Evidence gathered in Britain and the Netherlands of an alleged plot by former Crime Commission investigator Mark Standen to import $120 million worth of drugs may take up to four months to be handed to the Australian Federal Police.
The delay in transcribing into English evidence from telephone intercepts of the alleged deal with a Dutch crime syndicate was revealed by the AFP in Sydney’s Central Local Court today.
Magistrate Allan Moore was told that Federal Police had already given Standen’s defence team 13 volumes of evidence of its two-year surveillance and phone and email intercept operation on him in Australia, which uncovered the drug conspiracy.
Standen, who did not appear before the court today, was charged last June with conspiring to import 600 kilograms of pseudoephedrine into Australia from Pakistan in a deal struck with a Dutch crime gang.
The precursor drugs, which were to have been hidden in bags of rice, were sufficient to make 500 kilograms of the drug ice worth $120 million, police have alleged in previous evidence.
Standen, 51, has been charged with conspiring with Blacktown food wholesaler Bakhos “Bill” Jalalaty, 45, and Briton James Kinch, 49.

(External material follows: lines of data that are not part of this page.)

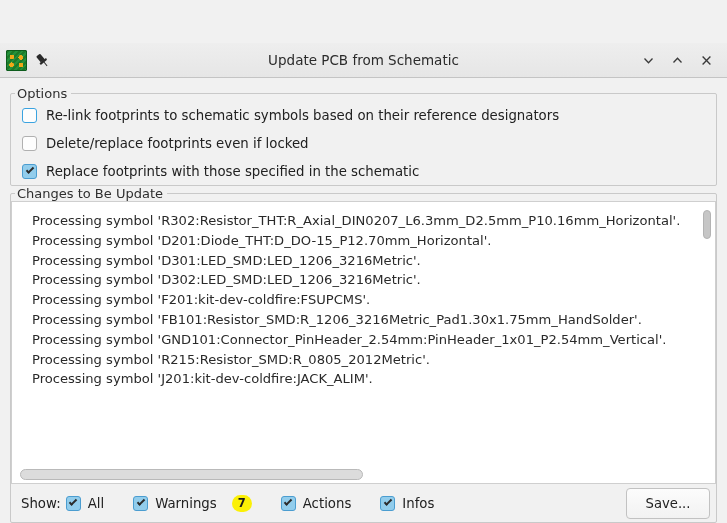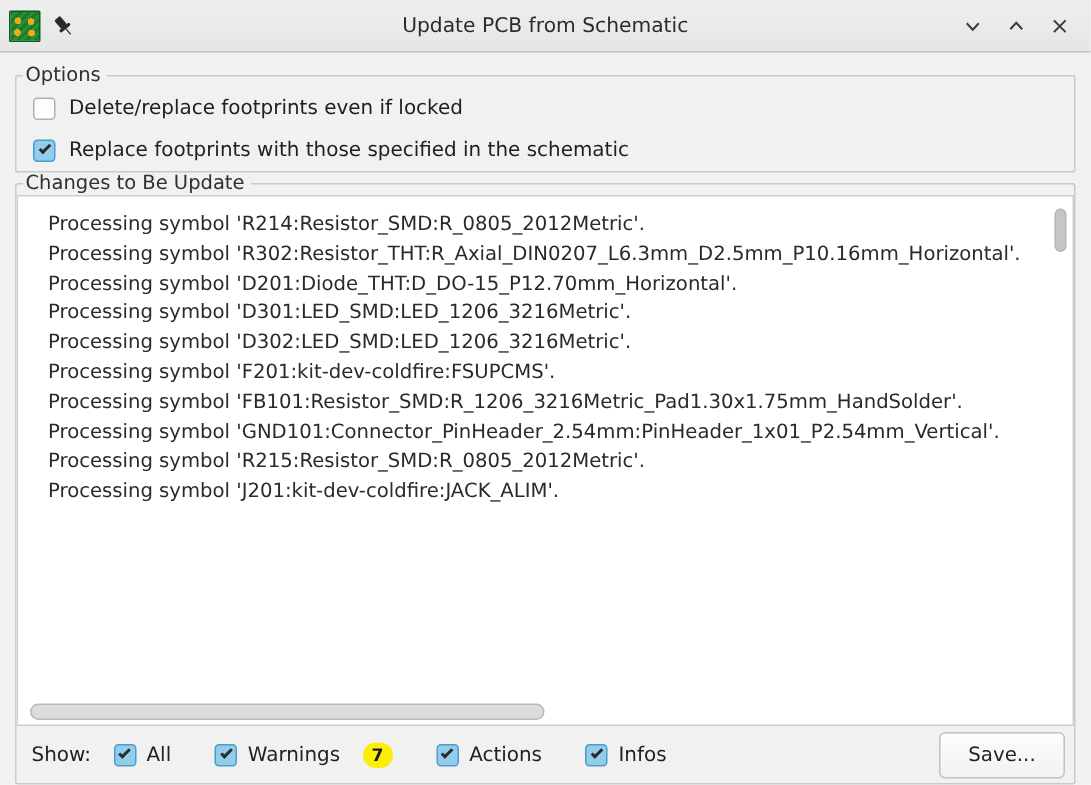--- a/index.html
+++ b/index.html
@@ -35,6 +35,7 @@
     align-items: center;
     padding: 17px 4px;
     box-sizing: border-box;
+    margin-top: 43px;
   }
   .tb-left {
     display: flex;

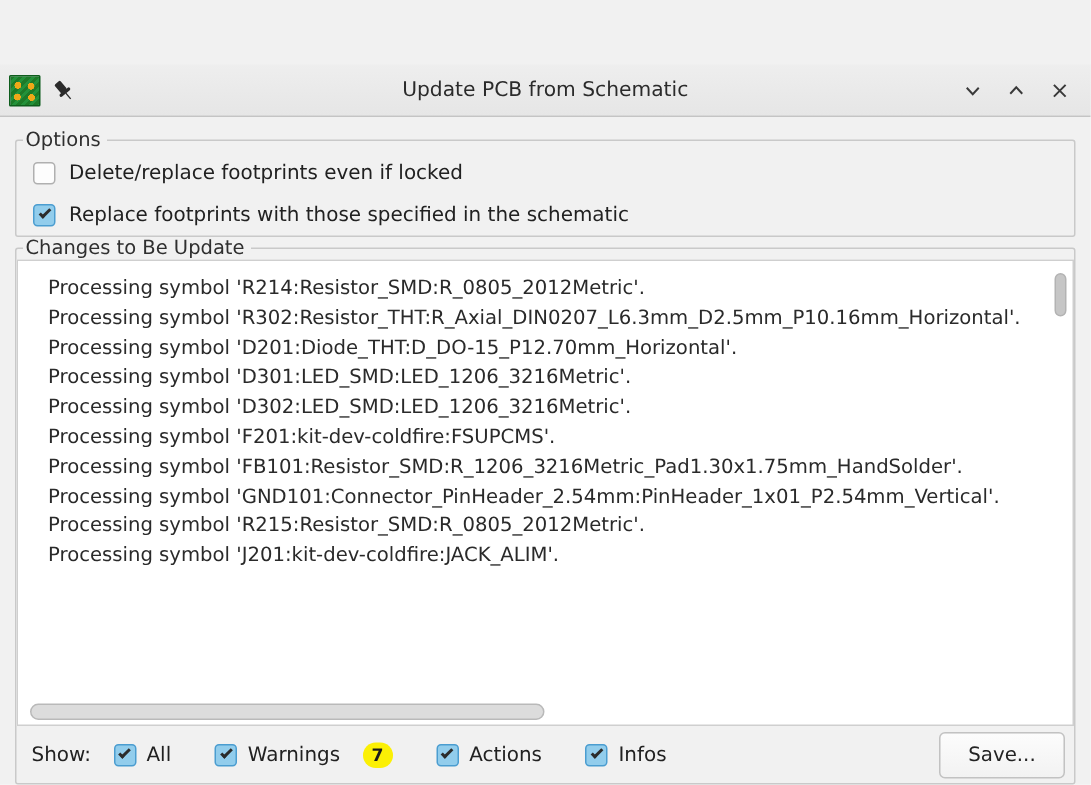--- a/index.html
+++ b/index.html
@@ -338,6 +338,10 @@
     <fieldset class="group group-options">
       <legend>Options</legend>
 
+      <div class="cb-row">
+        <span class="cbox focus"></span>
+        <span class="cb-label">Re-link footprints to schematic symbols based on their reference designators</span>
+      </div>
 
 
       <div class="cb-row">

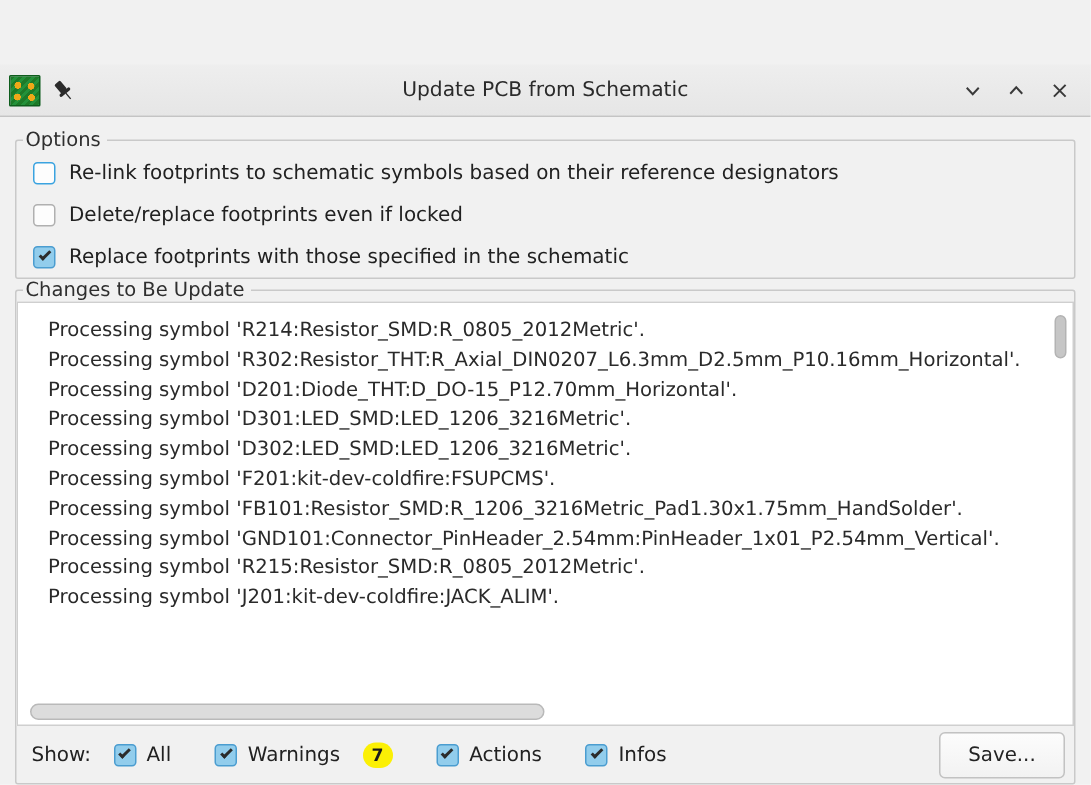--- a/index.html
+++ b/index.html
@@ -360,7 +360,6 @@
 
       <div class="log-wrap">
         <div class="log-inner">
-          <div class="log-line">Processing symbol 'R214:Resistor_SMD:R_0805_2012Metric'.</div>
           <div class="log-line">Processing symbol 'R302:Resistor_THT:R_Axial_DIN0207_L6.3mm_D2.5mm_P10.16mm_Horizontal'.</div>
           <div class="log-line">Processing symbol 'D201:Diode_THT:D_DO-15_P12.70mm_Horizontal'.</div>
           <div class="log-line">Processing symbol 'D301:LED_SMD:LED_1206_3216Metric'.</div>

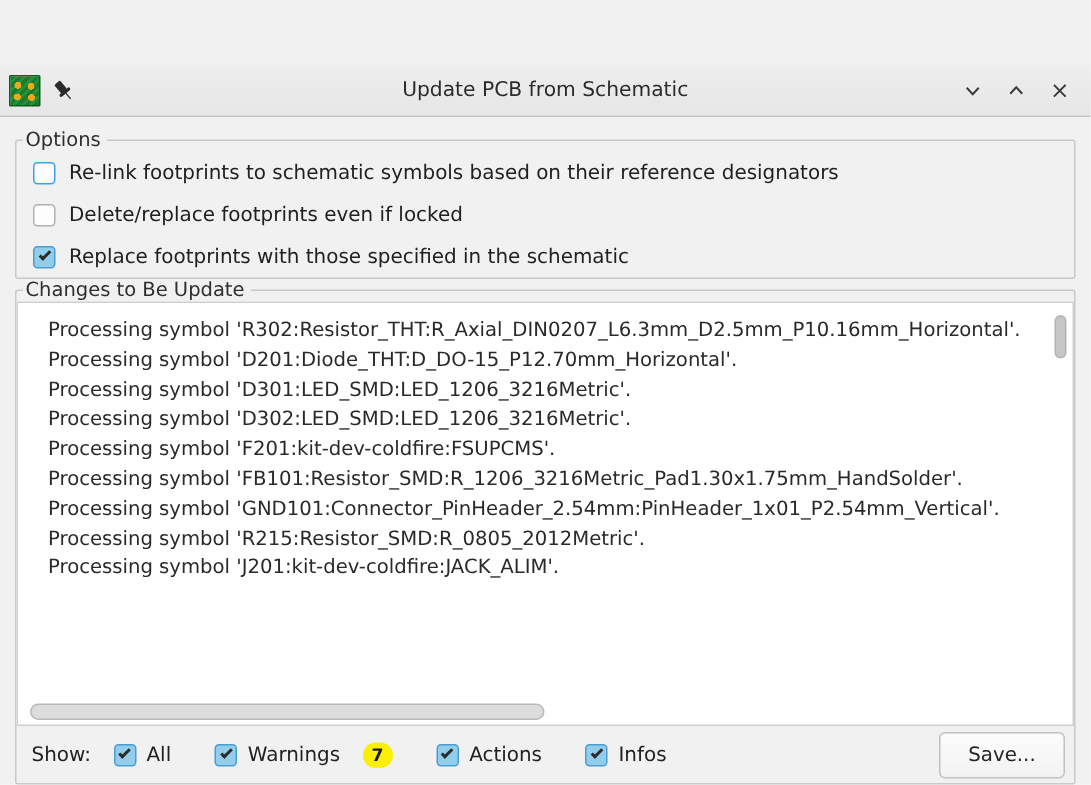--- a/index.html
+++ b/index.html
@@ -243,7 +243,7 @@
   .show-label {
     font-size: 13.3px;
     color: #212121;
-    margin-right: 15px;
+    margin-right: 5px;
   }
   .filter {
     display: flex;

Kinch, the alleged British go-between with the Dutch crime gang, was arrested in Thailand last June and is fighting extradition to Australia.
Jalalaty appeared briefly before Central Local Court today via a video link from Park Lea jail but did not apply for bail.
Both he and Standen were ordered to reappear before the court on September 10 when Standen’s legal team are expected to make a renewed bid for him to be released on bail.
In remanding both men to remain in custody, Mr Moore also ordered Corrective Services to provide Standen, who is in strict isolation, with a computer so he can read and listen to the evidence against him.